**What the task asks:** Up to and including the line that holds "ANDRÉ CARRILLO", print the data exactly from its first line; do not print the pictures.

★ ★ ★ ★ ★

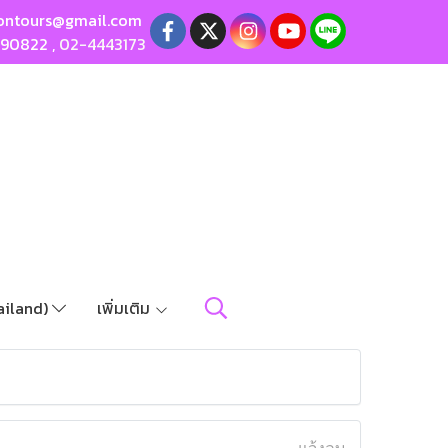
ontours@gmail.com
190822
,
02-4443173
ailand)
เพิ่มเติม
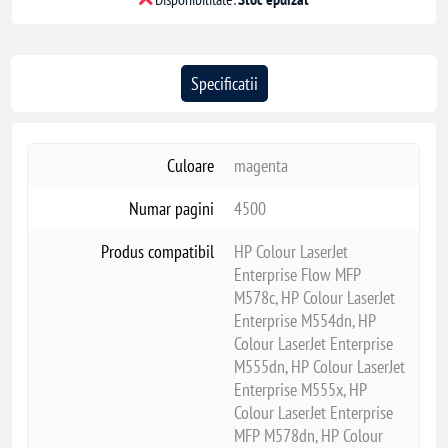
Specificatii
Culoare
magenta
Numar pagini
4500
Produs compatibil
HP Colour LaserJet
Enterprise Flow MFP
M578c, HP Colour LaserJet
Enterprise M554dn, HP
Colour LaserJet Enterprise
M555dn, HP Colour LaserJet
Enterprise M555x, HP
Colour LaserJet Enterprise
MFP M578dn, HP Colour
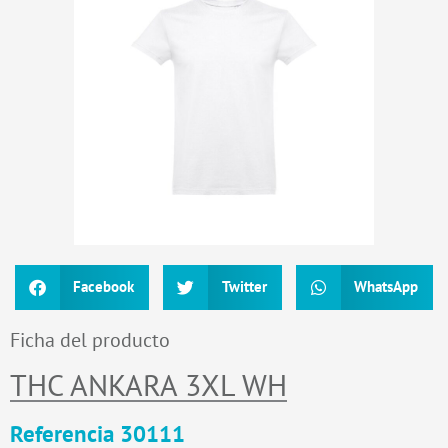
Facebook
Twitter
WhatsApp
Ficha del producto
THC ANKARA 3XL WH
Referencia 30111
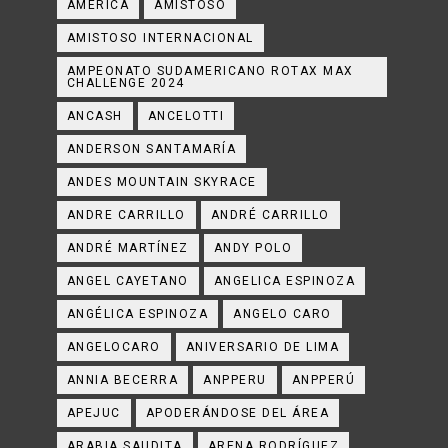
AMÉRICA
AMISTOSO
AMISTOSO INTERNACIONAL
AMPEONATO SUDAMERICANO ROTAX MAX
CHALLENGE 2024
ANCASH
ANCELOTTI
ANDERSON SANTAMARÍA
ANDES MOUNTAIN SKYRACE
ANDRE CARRILLO
ANDRÉ CARRILLO
ANDRÉ MARTÍNEZ
ANDY POLO
ANGEL CAYETANO
ANGELICA ESPINOZA
ANGÉLICA ESPINOZA
ANGELO CARO
ANGELOCARO
ANIVERSARIO DE LIMA
ANNIA BECERRA
ANPPERU
ANPPERÚ
APEJUC
APODERÁNDOSE DEL ÁREA
ARABIA SAUDITA
ARENA RODRÍGUEZ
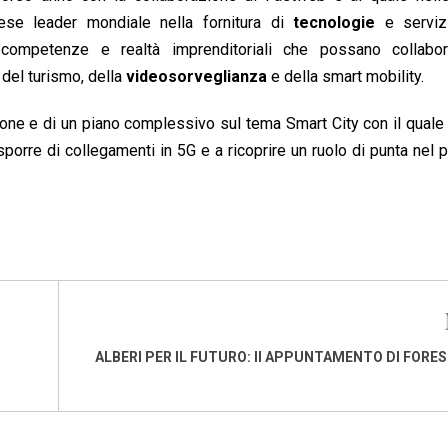
ese leader mondiale nella fornitura di
tecnologie
e serviz
i competenze e realtà imprenditoriali che possano collabo
 del turismo, della
videosorveglianza
e della smart mobility.
sione e di un piano complessivo sul tema Smart City con il qual
sporre di collegamenti in 5G e a ricoprire un ruolo di punta nel
ALBERI PER IL FUTURO: II APPUNTAMENTO DI FORE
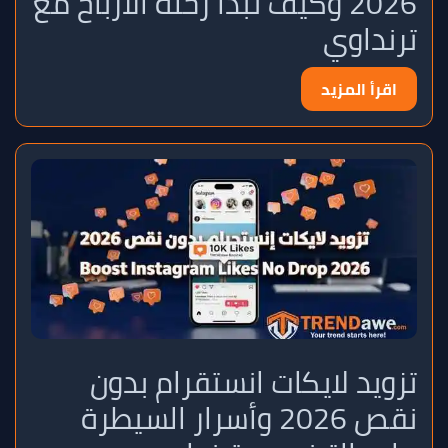
2026 وكيف تبدأ رحلة الأرباح مع
ترنداوي
اقرأ المزيد
تزويد لايكات انستقرام بدون
نقص 2026 وأسرار السيطرة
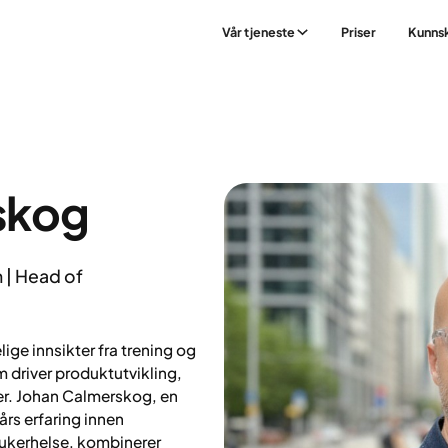
Vår tjeneste
Priser
Kunns
skog
 | Head of
lige innsikter fra trening og
m driver produktutvikling,
er. Johan Calmerskog, en
års erfaring innen
rukerhelse, kombinerer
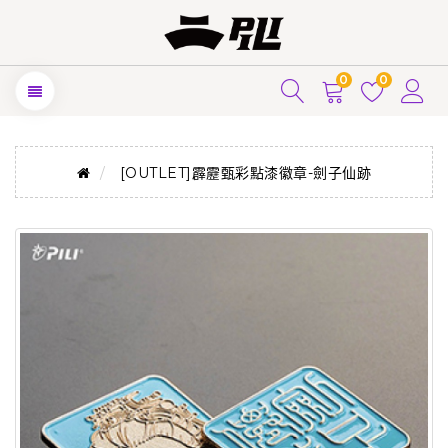
0
0
[OUTLET]霹靂甄彩點漆徽章-劍子仙跡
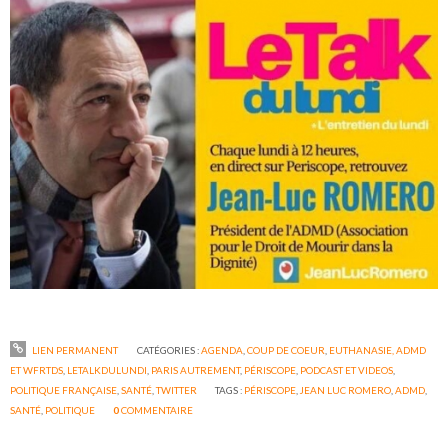
LIEN PERMANENT
CATÉGORIES :
AGENDA
,
COUP DE COEUR
,
EUTHANASIE, ADMD
ET WFRTDS
,
LETALKDULUNDI
,
PARIS AUTREMENT
,
PÉRISCOPE
,
PODCAST ET VIDEOS
,
POLITIQUE FRANÇAISE
,
SANTÉ
,
TWITTER
TAGS :
PÉRISCOPE
,
JEAN LUC ROMERO
,
ADMD
,
SANTÉ
,
POLITIQUE
0
COMMENTAIRE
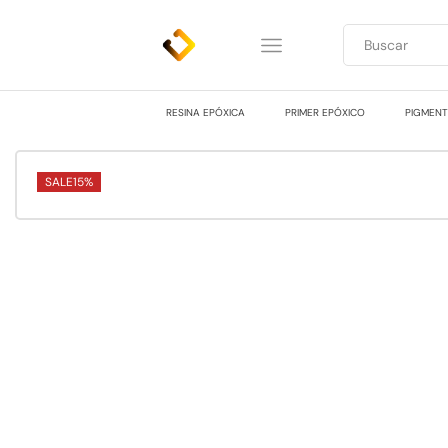
RESINA EPÓXICA
PRIMER EPÓXICO
PIGMEN
SALE
15%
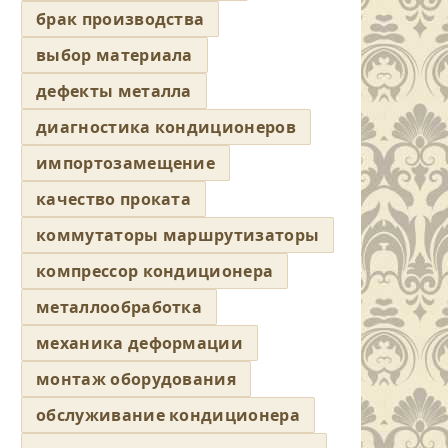
брак производства
выбор материала
дефекты металла
диагностика кондиционеров
импортозамещение
качество проката
коммутаторы маршрутизаторы
компрессор кондиционера
металлообработка
механика деформации
монтаж оборудования
обслуживание кондиционера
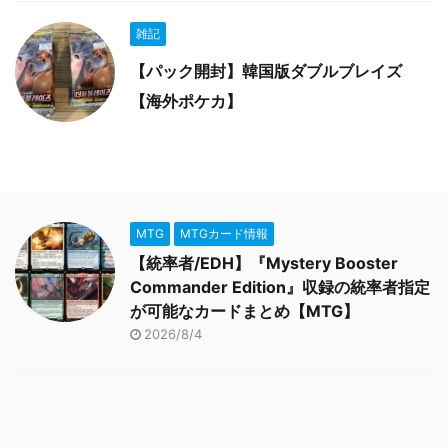
雑記
【パック開封】韓国版ダブルブレイズ
【海外ポケカ】
MTG
MTGカード情報
【統率者/EDH】『Mystery Booster
Commander Edition』収録の統率者指定
が可能なカードまとめ【MTG】
2026/8/4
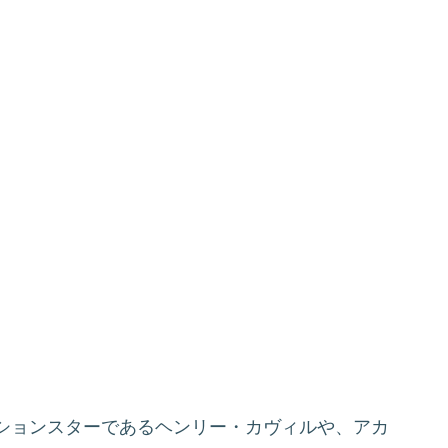
ションスターであるヘンリー・カヴィルや、アカ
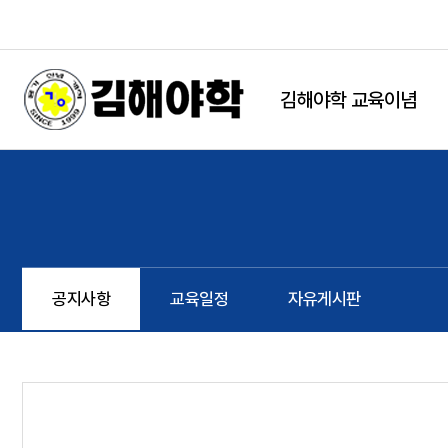
본문 바로가기
string(9) "board.php" string(6) "notice" NULL
김해야학 교육이념
공지사항
교육일정
자유게시판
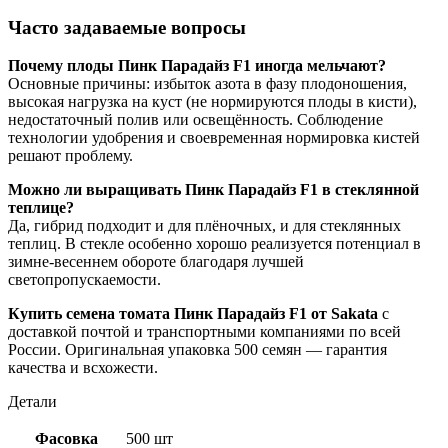
Часто задаваемые вопросы
Почему плоды Пинк Парадайз F1 иногда мельчают?
Основные причины: избыток азота в фазу плодоношения,
высокая нагрузка на куст (не нормируются плоды в кисти),
недостаточный полив или освещённость. Соблюдение
технологии удобрения и своевременная нормировка кистей
решают проблему.
Можно ли выращивать Пинк Парадайз F1 в стеклянной
теплице?
Да, гибрид подходит и для плёночных, и для стеклянных
теплиц. В стекле особенно хорошо реализуется потенциал в
зимне-весеннем обороте благодаря лучшей
светопропускаемости.
Купить семена томата Пинк Парадайз F1 от Sakata
с
доставкой почтой и транспортными компаниями по всей
России. Оригинальная упаковка 500 семян — гарантия
качества и всхожести.
Детали
Фасовка
500 шт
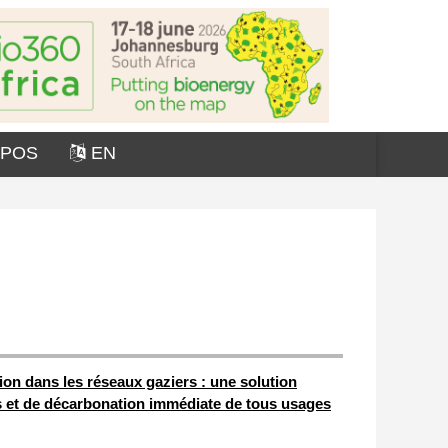
OPOS
EN
ion dans les réseaux gaziers : une solution
ts et de décarbonation immédiate de tous usages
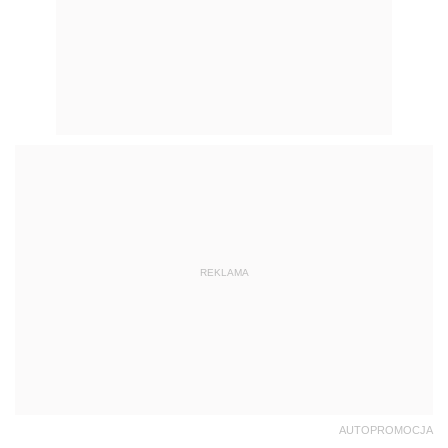
REKLAMA
AUTOPROMOCJA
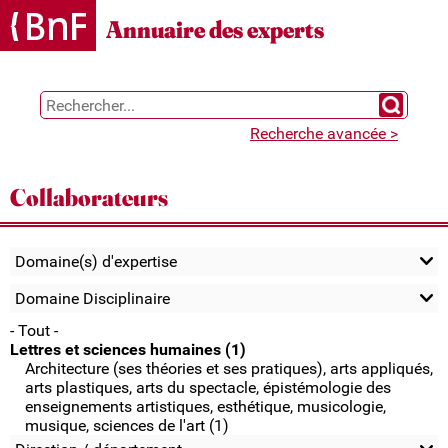
Gestion des cookies
Annuaire des experts
Chercher 
Recherche avancée >
Collaborateurs
Domaine(s) d'expertise
Domaine Disciplinaire
- Tout -
Lettres et sciences humaines (1)
Architecture (ses théories et ses pratiques), arts appliqués,
arts plastiques, arts du spectacle, épistémologie des
enseignements artistiques, esthétique, musicologie,
musique, sciences de l'art (1)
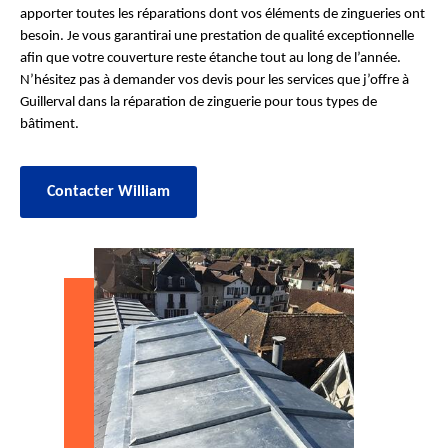
apporter toutes les réparations dont vos éléments de zingueries ont
besoin. Je vous garantirai une prestation de qualité exceptionnelle
afin que votre couverture reste étanche tout au long de l’année.
N’hésitez pas à demander vos devis pour les services que j’offre à
Guillerval dans la réparation de zinguerie pour tous types de
bâtiment.
Contacter William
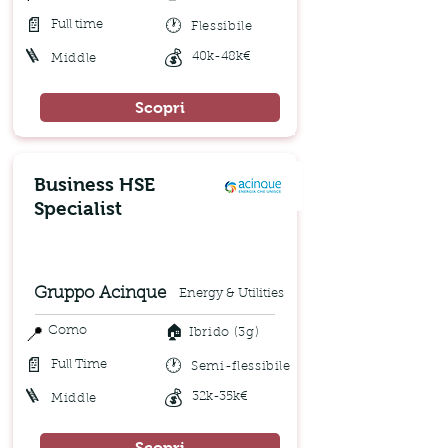
📄
🕐
Full time
Flessibile
🪜
💰
40k-48k€
Middle
Scopri
Business HSE
Specialist
Gruppo Acinque
Energy & Utilities
🏠
📍
Como
Ibrido (3g)
📄
🕐
Full Time
Semi-flessibile
🪜
💰
32k-35k€
Middle
Scopri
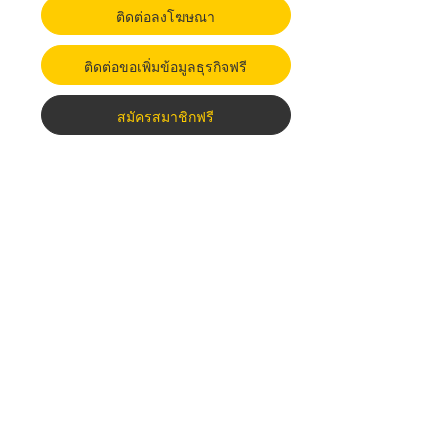
ติดต่อลงโฆษณา
ติดต่อขอเพิ่มข้อมูลธุรกิจฟรี
สมัครสมาชิกฟรี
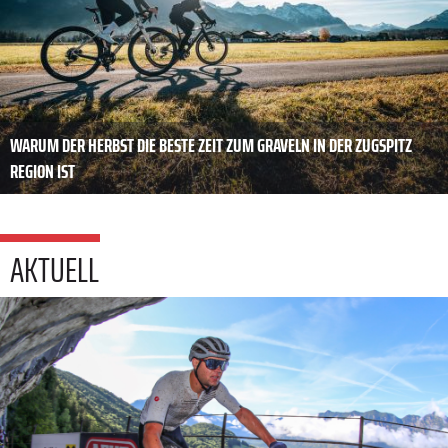
WARUM DER HERBST DIE BESTE ZEIT ZUM GRAVELN IN DER ZUGSPITZ
REGION IST
AKTUELL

★ ★ ★ ★ ★

**Completed exercise:**
ontours@gmail.com
190822
,
02-4443173
ailand)
เพิ่มเติม
Specificatii
Culoare
magenta
Numar pagini
4500
Produs compatibil
HP Colour LaserJet
Enterprise Flow MFP
M578c, HP Colour LaserJet
Enterprise M554dn, HP
Colour LaserJet Enterprise
M555dn, HP Colour LaserJet
Enterprise M555x, HP
Colour LaserJet Enterprise
MFP M578dn, HP Colour
Facebook
Twitter
WhatsApp
Ficha del producto
THC ANKARA 3XL WH
Referencia 30111
AMÉRICA
AMISTOSO
AMISTOSO INTERNACIONAL
AMPEONATO SUDAMERICANO ROTAX MAX
CHALLENGE 2024
ANCASH
ANCELOTTI
ANDERSON SANTAMARÍA
ANDES MOUNTAIN SKYRACE
ANDRE CARRILLO
ANDRÉ CARRILLO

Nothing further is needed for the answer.